A Malibuite keeps up on her ancestry through a unique organization whose members are descendants of pioneers that came to Southern California before or during the first hundred years of the founding of Los Angeles, on Sept. 4, 1781.
By David Wallace/Special to The Malibu Times
Most of us know that many of the neighborhoods and communities as well as the streets we traverse daily-streets like Sepulveda Boulevard, Wilcox Avenue and Franklin Avenue-are named for someone or something. Few of us, however, give much thought to who or what is being memorialized.
But for the more than 320 people who paid $65 a plate last week to lunch on chicken and tarte tatin in the faux-baroque surroundings of the Beverly Hills Hotel’s Crystal Ballroom, those names are living reminders of who they themselves are.
The event was the 64th annual gathering of members of the First Century Families organization-descendents of the pioneers who came to Southern California before or during the first hundred years of the founding of Los Angeles, on Sept. 4, 1781. The group includes Rindges (who once owned all of Malibu), Dockweilers (as in beach at the end of LAX), Bandinis (a cardinal and a pope in that family tree), Bannings and a Malibuite who will chair the luncheon for the next two years. She is Teresa Earle Cloete, a ninth-generation descendant on her mother’s side of Don Francisco Sepulveda who was granted the Rancho San Vicente, running from today’s Santa Monica to Beverly Hills, in 1828. His son, Don Jose Andres Sepulveda, who owned the San Joaquin Rancho (now part of Orange County’s gigantic Irvine Ranch), and the Avilas (Don Jose Andres’ wife) descended from the kings of Spain.
As is their tradition, the First Century Families’ luncheon program included historic anecdotes of early Los Angeles presented by members whose ancestors played a significant part in the development of the region. This year, the Hellman, White and Banning families spoke about I.W. Hellman and his Pacific Electric railway (which operated the much-missed Red Cars), Sen. Stephen White’s crusade to make San Pedro the port of Los Angeles, and Phineas Banning’s stagecoach line that became the railroad to San Pedro.

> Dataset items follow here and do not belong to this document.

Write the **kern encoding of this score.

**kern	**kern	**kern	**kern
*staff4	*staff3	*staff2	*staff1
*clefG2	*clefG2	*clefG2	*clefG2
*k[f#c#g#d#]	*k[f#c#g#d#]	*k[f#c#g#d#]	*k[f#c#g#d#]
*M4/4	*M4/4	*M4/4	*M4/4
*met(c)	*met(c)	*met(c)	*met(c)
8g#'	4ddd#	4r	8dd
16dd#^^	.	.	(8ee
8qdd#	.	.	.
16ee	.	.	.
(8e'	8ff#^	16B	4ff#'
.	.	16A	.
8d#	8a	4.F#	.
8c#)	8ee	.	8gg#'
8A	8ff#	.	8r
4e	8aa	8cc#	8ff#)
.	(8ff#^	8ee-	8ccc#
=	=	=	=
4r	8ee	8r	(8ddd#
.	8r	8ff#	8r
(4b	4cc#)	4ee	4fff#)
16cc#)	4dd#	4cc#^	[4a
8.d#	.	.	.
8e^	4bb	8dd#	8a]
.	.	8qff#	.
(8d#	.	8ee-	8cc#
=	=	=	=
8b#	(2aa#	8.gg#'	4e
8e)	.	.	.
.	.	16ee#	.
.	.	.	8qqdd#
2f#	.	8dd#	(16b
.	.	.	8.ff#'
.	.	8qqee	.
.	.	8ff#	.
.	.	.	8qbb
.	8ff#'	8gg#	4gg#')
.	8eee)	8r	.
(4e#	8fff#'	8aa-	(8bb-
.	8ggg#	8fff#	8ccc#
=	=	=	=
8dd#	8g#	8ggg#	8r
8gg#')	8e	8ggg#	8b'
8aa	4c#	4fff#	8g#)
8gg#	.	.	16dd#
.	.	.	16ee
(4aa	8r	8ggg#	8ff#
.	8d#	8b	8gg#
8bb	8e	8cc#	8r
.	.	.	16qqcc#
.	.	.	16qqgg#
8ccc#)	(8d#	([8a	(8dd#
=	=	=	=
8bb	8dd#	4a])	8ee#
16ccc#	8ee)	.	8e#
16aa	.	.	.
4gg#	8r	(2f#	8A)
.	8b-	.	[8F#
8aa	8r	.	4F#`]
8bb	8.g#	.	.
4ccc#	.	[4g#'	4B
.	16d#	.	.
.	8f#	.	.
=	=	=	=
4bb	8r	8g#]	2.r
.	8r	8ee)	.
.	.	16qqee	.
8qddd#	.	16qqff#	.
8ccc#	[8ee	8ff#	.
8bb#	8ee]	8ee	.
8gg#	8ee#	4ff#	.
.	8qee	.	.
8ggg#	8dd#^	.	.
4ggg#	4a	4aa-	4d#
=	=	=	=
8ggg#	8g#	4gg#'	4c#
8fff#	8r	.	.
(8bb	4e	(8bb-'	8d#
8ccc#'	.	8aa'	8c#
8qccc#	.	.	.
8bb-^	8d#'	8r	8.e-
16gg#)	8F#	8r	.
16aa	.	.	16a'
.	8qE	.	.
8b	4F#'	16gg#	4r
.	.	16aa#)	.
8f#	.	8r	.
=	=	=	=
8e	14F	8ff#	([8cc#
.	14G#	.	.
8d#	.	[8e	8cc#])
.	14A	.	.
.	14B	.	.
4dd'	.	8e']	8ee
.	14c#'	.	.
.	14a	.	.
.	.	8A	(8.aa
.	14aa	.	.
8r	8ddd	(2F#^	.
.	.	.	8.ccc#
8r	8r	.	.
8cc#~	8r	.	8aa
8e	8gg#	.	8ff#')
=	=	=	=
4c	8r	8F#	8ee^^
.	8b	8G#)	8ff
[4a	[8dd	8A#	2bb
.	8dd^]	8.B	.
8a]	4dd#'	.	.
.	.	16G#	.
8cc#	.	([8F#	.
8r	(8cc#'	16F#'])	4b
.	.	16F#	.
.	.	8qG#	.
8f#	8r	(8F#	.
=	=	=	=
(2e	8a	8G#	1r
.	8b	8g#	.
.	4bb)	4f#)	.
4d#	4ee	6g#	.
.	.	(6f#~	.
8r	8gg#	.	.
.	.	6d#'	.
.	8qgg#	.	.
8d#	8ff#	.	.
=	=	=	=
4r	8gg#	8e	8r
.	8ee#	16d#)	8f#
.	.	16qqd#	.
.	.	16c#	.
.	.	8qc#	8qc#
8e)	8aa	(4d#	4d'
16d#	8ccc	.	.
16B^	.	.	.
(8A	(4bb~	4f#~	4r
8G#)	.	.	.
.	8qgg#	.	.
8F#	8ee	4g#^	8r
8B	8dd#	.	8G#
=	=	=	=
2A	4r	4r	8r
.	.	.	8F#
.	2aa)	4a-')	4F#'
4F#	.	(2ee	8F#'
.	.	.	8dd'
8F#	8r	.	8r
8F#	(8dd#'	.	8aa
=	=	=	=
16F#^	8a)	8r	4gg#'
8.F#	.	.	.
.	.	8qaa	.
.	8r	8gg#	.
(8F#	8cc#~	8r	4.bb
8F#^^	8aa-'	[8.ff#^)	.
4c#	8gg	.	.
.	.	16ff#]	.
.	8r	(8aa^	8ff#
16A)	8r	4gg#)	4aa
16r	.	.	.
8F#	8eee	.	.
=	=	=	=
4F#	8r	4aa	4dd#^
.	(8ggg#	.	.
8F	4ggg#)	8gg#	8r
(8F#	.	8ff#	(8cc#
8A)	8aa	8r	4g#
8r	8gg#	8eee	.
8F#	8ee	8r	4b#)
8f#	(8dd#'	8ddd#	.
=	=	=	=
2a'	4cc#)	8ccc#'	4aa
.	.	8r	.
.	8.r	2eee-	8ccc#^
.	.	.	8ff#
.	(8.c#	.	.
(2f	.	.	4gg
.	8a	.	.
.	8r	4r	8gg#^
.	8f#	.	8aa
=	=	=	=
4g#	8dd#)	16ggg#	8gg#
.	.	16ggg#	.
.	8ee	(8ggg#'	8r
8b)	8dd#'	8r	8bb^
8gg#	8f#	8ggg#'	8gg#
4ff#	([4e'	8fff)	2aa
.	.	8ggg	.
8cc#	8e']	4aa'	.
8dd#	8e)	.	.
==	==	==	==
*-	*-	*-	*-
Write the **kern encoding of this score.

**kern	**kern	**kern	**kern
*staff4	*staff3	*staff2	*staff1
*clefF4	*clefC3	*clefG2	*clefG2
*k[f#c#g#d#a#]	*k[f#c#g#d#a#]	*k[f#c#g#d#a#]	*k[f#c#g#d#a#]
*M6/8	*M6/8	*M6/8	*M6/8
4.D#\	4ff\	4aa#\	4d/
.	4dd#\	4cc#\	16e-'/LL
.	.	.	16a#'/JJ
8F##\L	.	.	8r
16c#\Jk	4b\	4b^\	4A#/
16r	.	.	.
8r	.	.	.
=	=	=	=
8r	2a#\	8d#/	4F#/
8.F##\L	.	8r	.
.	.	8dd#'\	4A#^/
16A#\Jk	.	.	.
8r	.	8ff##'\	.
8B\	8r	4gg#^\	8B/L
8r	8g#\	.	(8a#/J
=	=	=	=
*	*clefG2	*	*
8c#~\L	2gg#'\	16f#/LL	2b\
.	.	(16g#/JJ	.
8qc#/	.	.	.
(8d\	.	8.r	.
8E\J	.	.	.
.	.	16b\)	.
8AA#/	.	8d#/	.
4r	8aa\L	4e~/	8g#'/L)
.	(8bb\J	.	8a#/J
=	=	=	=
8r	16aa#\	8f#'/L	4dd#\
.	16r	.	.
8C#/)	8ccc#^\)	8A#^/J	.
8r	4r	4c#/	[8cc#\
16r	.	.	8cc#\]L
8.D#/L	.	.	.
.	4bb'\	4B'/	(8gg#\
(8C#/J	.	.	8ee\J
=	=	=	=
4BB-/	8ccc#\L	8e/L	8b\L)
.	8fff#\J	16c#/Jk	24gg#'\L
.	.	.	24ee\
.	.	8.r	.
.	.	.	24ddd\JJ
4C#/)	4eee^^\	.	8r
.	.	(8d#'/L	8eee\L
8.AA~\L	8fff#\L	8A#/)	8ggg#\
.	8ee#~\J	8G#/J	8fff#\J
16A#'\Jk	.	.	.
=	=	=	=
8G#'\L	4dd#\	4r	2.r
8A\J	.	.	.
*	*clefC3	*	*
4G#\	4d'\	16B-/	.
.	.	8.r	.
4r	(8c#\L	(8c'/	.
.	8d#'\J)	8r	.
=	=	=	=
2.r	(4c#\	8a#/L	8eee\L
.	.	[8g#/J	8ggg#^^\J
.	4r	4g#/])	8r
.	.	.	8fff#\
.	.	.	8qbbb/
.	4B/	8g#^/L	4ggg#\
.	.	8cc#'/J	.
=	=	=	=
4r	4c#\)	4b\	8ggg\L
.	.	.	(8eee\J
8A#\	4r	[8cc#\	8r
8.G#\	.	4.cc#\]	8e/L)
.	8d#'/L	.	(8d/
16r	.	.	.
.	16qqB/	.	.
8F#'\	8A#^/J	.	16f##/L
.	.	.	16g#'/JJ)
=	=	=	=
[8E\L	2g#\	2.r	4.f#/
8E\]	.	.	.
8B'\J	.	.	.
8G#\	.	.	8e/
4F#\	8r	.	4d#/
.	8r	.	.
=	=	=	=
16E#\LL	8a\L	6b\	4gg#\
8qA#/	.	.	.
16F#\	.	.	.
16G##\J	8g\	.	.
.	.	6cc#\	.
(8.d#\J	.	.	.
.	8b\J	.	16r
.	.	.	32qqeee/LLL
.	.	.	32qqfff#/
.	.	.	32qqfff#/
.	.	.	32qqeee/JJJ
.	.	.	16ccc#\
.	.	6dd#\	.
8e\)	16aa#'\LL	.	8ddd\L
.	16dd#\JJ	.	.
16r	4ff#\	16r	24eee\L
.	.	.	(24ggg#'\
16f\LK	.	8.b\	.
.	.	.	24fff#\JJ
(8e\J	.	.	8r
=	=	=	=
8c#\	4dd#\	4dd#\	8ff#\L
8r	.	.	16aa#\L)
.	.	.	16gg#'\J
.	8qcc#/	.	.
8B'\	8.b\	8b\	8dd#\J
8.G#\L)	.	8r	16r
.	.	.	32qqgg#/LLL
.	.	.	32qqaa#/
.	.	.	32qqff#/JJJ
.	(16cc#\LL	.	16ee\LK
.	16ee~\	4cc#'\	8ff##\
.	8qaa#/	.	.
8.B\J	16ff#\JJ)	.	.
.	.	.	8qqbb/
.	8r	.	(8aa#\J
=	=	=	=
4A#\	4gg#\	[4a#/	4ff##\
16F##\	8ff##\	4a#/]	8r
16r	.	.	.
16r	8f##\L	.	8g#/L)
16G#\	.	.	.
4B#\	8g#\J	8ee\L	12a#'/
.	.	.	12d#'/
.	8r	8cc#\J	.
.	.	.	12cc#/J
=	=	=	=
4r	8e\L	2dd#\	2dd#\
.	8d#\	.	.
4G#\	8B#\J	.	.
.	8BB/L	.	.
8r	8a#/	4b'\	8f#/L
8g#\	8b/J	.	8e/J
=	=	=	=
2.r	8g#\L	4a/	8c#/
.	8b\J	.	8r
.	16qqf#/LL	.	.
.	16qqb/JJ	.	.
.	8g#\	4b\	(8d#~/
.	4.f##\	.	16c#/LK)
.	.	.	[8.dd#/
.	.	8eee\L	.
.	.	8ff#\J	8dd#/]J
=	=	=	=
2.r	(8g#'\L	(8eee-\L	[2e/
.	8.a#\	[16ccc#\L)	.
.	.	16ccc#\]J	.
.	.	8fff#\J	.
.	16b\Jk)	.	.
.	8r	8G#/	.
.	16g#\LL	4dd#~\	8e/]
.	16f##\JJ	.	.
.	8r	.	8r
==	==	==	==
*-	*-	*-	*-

Last year, a spirited defense of the career of William Mulholland, the L.A. Municipal Water Company’s notorious chief engineer in the early 1900s, was presented by his granddaughter, Catherine Mulholland.
Born in San Francisco and raised in West Los Angeles, Cloete says, “I’ve been involved with the organization for many years, originally because of my mother’s, (Chonita) passion for the group.
“The First Century Families was started by Mary Foy, the first woman to be Los Angeles’ librarian (1880-84) and whose parents arrived with the Gold Rush. It was just a simple gathering of friends who would get together every year and reminisce about their families,” Cloete adds.
Today, that original social impetus has been supplemented with a mission to assure the preservation of family records and memories for the use of scholars studying Southern California’s roots and growth. Many of the group’s archives have already been transferred to USC’s library as part of their historic families initiative.
A few years ago, while working as a marketing director in London, Teresa Earle met and eventually married Scully Cloete, a South African native who was about to return to his native Johannesburg and is now the general manager of Malibu’s Granita Restaurant. Three years ago, she moved to an old cottage in Malibu, both as an antidote to crowded London and because of its proximity to her sisters: Maggie Pierson, who lives in Paradise Cove, and Molly Avery who lives in Woodland Hills.
Although Teresa is somewhat worried about the responsibility of mounting the next First Century Families’ annual events, the one thing that doesn’t concern her is her family’s commitment to keeping alive memories of old California. Next May, Teresa and Scully’s first child will be born. He or she will be a rare person, indeed: a tenth generation heir to an amazing, uniquely Southern California tradition, and, one day, possibly another family member to join the roster of the First Century Families.